Guacho
Ingredients
- 1 Bunch Fresh Parsley 3 Scallions (roots cut off)
- Cooking Twine
- 1 Lbs Country Style Pork (cubed)
- 2 Lbs Chuck Roast (cubed)
- 2 Cans Green Pigeon Peas/Gandules
- “Guandu” (drain)
- 1 Tbsp minced Garlic
- 1 Tbsp Olive Oil
- 1 Medium Yellow or White Onion (chopped)
- 1 Medium Green Pepper (chopped)
- 2 Medium Ripe Tomatoes (seeded & chopped)
- 2 Packets Goya Sazon Con Achiote
- ½ Tbsp dried Oregano
- 1 Cup Long Grain White Rice (uncooked, rinsed)
- 2 Lbs Frozen Yuca (deveined, cut into pieces)
- Salt & Pepper to taste

Directions
Tie the parsley and scallions together with cooking twine to create a “Paquette”, set aside.
Place cubed meat in a large stock pot. Add water to cover 1” over the meat. Bring to a boil and skim off scum, then reduce heat to med-low and place the Paquette on top of the stewing meat. Cook about 30 mins, then prepare vegetables.
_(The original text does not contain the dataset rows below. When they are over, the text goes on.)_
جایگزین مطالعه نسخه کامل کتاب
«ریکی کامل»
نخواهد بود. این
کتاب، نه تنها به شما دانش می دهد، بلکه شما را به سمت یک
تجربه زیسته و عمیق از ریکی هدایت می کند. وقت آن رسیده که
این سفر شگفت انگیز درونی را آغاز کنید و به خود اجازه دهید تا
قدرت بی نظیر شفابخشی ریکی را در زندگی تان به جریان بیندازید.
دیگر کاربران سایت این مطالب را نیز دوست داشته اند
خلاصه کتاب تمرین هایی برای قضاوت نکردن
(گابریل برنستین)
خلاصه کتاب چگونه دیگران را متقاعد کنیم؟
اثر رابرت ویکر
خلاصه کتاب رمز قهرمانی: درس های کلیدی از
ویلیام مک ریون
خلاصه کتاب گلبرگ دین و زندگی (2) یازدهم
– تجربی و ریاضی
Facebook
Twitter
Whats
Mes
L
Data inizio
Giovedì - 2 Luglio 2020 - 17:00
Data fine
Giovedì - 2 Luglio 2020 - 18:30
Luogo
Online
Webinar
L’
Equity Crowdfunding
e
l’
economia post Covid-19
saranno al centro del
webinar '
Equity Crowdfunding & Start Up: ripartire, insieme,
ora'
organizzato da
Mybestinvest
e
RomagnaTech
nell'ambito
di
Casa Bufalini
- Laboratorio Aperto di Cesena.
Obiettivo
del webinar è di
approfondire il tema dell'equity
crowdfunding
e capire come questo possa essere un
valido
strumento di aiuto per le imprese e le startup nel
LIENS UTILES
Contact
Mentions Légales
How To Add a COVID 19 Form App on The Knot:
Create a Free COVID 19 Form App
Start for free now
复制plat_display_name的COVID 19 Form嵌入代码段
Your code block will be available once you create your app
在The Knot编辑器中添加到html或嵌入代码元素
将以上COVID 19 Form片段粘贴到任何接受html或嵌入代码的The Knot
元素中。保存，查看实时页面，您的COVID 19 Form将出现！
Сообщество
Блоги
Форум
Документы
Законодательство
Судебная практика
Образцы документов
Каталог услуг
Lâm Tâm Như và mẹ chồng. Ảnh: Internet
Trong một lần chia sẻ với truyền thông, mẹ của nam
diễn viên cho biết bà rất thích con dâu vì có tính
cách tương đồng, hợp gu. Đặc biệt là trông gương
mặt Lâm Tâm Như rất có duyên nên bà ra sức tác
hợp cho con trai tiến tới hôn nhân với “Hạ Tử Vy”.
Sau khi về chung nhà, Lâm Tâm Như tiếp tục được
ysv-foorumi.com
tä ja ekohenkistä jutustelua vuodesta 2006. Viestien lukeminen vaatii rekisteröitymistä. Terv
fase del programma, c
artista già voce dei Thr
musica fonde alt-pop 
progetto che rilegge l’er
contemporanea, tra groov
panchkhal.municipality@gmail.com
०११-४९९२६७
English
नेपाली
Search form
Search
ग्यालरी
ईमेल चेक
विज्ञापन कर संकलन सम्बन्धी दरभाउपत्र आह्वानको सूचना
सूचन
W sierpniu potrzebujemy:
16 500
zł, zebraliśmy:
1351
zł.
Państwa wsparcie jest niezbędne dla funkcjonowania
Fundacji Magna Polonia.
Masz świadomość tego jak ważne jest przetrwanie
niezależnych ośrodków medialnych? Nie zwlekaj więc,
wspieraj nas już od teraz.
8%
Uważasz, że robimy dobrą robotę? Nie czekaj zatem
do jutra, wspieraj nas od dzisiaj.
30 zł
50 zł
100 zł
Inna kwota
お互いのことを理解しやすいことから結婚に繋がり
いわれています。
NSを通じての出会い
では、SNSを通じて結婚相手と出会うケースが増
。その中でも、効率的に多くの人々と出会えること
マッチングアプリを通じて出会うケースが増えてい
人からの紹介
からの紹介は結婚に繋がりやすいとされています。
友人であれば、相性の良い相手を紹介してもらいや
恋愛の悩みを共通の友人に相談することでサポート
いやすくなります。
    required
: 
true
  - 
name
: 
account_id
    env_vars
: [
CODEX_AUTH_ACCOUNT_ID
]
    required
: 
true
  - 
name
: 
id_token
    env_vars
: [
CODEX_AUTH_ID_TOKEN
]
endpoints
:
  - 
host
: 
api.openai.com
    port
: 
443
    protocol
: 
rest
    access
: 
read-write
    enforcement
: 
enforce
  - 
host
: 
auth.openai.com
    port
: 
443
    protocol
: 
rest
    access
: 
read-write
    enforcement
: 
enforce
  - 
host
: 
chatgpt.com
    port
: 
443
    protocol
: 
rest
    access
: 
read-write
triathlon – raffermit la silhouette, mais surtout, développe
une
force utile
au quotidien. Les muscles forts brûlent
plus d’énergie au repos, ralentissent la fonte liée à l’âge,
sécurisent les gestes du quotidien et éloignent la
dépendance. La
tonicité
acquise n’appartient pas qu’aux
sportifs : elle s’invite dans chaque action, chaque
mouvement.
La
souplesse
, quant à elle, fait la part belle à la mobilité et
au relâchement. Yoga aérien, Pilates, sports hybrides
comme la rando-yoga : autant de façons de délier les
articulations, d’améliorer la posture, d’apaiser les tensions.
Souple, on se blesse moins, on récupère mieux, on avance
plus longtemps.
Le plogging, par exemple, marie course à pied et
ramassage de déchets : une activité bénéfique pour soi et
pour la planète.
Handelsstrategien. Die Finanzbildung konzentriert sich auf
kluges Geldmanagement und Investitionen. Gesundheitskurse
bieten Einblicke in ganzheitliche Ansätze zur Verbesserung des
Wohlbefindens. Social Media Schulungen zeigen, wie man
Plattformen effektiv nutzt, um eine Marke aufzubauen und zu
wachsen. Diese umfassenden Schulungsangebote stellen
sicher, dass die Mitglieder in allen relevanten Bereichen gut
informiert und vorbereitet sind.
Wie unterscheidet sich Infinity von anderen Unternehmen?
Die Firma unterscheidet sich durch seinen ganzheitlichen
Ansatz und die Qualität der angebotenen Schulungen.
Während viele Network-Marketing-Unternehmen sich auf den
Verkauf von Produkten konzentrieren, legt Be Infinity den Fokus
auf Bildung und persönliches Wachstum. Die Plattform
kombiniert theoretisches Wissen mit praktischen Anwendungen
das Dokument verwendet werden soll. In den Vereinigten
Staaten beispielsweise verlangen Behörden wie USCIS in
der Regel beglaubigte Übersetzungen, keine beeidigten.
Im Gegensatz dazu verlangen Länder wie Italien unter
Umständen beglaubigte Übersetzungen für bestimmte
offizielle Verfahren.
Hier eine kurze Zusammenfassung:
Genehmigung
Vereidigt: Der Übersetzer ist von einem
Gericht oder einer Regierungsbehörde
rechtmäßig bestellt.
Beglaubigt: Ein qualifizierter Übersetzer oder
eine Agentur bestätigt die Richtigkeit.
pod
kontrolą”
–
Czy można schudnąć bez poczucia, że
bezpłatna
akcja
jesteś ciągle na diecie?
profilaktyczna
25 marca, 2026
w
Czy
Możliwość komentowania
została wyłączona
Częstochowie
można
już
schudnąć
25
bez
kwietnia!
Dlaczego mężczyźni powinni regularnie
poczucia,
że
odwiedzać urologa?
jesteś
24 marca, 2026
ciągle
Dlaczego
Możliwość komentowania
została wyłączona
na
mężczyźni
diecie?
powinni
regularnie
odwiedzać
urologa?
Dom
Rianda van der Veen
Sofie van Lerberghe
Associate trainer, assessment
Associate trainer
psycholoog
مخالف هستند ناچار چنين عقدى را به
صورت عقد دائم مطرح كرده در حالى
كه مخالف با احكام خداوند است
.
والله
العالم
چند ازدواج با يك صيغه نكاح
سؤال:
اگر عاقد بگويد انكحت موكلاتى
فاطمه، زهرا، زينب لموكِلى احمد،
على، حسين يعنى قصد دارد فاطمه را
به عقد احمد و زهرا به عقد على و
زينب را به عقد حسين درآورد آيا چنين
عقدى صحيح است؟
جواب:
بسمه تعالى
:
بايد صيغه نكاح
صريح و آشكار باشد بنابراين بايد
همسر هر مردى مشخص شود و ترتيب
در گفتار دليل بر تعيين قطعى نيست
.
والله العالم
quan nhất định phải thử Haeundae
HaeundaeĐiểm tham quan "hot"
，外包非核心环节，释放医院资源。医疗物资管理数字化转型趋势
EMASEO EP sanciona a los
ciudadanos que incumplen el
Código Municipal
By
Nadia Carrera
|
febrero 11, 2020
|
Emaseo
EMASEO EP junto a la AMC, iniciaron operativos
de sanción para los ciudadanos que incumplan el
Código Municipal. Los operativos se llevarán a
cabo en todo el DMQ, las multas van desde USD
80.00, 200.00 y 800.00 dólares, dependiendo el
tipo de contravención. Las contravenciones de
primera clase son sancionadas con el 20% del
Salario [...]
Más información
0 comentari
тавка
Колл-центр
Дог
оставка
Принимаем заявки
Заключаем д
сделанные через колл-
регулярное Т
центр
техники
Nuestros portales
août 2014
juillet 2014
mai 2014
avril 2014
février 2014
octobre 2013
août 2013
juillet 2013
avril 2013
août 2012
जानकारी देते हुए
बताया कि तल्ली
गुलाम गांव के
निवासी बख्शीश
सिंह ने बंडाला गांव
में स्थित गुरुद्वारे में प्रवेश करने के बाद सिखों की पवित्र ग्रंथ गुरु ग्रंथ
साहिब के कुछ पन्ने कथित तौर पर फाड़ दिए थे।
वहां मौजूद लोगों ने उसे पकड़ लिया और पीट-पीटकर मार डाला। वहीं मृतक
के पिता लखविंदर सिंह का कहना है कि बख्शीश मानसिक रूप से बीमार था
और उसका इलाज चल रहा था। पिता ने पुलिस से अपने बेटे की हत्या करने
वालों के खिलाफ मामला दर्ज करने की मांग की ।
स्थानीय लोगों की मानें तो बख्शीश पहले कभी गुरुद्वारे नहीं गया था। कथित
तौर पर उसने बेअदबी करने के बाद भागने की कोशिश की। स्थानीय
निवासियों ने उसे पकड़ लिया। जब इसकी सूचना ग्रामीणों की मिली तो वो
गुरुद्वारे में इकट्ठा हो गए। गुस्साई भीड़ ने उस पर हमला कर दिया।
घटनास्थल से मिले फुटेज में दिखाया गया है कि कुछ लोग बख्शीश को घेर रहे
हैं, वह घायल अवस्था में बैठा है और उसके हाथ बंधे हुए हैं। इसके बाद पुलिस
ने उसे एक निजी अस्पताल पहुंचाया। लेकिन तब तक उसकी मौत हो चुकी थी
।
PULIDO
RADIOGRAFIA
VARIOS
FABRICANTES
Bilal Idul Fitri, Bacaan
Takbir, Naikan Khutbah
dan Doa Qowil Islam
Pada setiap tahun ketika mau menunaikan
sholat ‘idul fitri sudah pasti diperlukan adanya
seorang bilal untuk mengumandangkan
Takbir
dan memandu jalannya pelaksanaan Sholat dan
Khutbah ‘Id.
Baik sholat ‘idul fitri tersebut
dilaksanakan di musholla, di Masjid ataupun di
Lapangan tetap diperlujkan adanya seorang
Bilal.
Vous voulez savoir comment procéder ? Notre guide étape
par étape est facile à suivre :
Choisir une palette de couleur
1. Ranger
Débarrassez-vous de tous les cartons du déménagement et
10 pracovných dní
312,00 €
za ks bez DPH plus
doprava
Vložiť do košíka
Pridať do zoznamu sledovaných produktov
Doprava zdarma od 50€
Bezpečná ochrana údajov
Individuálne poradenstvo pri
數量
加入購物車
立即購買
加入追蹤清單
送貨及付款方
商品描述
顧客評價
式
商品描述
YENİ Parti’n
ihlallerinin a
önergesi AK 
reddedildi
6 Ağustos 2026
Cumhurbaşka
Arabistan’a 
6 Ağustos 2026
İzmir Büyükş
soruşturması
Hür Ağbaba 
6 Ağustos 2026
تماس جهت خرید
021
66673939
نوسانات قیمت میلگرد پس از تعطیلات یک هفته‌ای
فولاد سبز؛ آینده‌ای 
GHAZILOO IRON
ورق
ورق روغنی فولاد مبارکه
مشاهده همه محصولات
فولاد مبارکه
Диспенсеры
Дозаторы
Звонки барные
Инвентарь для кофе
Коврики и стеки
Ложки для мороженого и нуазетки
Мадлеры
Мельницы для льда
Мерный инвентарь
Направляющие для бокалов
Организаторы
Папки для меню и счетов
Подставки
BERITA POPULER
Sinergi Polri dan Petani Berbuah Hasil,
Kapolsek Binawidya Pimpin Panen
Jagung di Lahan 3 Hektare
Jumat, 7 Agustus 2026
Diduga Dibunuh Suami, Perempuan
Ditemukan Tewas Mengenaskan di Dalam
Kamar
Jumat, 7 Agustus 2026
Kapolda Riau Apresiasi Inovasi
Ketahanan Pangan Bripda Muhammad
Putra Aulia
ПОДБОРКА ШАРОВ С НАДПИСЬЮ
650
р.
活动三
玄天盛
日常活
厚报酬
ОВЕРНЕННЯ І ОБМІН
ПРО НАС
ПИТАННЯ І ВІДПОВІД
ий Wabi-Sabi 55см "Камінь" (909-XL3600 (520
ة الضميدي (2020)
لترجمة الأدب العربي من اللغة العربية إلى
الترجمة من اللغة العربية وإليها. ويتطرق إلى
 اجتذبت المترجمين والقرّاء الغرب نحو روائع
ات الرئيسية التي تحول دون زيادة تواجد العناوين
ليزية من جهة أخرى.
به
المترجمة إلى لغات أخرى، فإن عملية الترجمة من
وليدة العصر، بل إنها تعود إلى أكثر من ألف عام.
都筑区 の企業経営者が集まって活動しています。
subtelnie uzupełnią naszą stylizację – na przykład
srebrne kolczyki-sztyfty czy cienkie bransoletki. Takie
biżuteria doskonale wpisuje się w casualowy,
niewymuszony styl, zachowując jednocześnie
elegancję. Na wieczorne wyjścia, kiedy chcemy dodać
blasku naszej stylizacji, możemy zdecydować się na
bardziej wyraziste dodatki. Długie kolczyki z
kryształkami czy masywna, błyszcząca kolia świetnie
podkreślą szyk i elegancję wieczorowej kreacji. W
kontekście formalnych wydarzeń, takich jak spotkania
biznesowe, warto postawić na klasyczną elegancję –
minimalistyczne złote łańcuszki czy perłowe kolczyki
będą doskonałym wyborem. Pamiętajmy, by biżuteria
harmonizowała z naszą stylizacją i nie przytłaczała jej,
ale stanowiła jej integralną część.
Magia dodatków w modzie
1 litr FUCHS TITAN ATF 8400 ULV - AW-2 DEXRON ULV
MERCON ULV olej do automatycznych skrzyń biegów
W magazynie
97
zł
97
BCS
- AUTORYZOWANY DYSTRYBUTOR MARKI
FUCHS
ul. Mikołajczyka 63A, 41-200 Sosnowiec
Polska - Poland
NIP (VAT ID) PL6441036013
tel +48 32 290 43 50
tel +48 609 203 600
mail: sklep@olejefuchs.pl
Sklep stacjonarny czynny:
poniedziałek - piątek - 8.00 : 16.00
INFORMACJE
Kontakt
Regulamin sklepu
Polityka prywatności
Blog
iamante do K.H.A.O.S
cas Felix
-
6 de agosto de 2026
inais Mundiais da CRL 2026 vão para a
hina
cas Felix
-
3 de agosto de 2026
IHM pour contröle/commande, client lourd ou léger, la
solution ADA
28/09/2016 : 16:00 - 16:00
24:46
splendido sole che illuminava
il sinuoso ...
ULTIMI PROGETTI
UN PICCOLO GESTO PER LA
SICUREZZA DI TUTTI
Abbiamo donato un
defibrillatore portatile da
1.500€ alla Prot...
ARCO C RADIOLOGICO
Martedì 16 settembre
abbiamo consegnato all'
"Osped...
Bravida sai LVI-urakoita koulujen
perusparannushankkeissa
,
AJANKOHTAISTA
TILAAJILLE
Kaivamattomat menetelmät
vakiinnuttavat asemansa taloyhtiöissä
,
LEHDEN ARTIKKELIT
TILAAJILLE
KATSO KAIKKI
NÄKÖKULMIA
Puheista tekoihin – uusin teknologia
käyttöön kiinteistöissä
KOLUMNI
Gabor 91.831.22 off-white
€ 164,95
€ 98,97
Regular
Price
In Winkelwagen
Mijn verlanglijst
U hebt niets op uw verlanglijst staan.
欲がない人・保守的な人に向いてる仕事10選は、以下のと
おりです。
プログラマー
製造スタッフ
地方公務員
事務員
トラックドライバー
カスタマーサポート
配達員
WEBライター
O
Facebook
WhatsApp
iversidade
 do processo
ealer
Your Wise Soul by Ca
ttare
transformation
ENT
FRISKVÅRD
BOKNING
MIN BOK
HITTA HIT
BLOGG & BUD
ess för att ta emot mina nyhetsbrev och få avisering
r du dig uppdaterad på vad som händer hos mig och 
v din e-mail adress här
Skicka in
In a skillet, sauté garlic in olive oil until just fragrant. Add onion and green pepper and sauté about 10 mins. Add tomatoes, Salt, Pepper, Oregano, Sazon and cook 5 mins more. Add vegetable mixture and Guandu to the stewing meat in the stock pot. Cook about 30 mins more.
Discard the Paquette, then add the rice and yuca to the stock pot. Bring to boil for a moment, then reduce again to med-low and cook another 30 mins, stirring often & scrapping bottom to prevent sticking and burning. If yuca is not tender, cook a little longer adding water as needed. As the yuca & rice absorb the water, the stew will become very thick. Serve in soup bowls.
Notes
Pairs well w/ Patacones & Tabasco or hot sauce of choice!
This recipe is traditionally made with frijolitos, little red beans and not Guandu. These beans are not always readily available. Replace Guandu with 1 Lb dry frijolitos soaked over night and drained. Add in to the stock pot in the first step.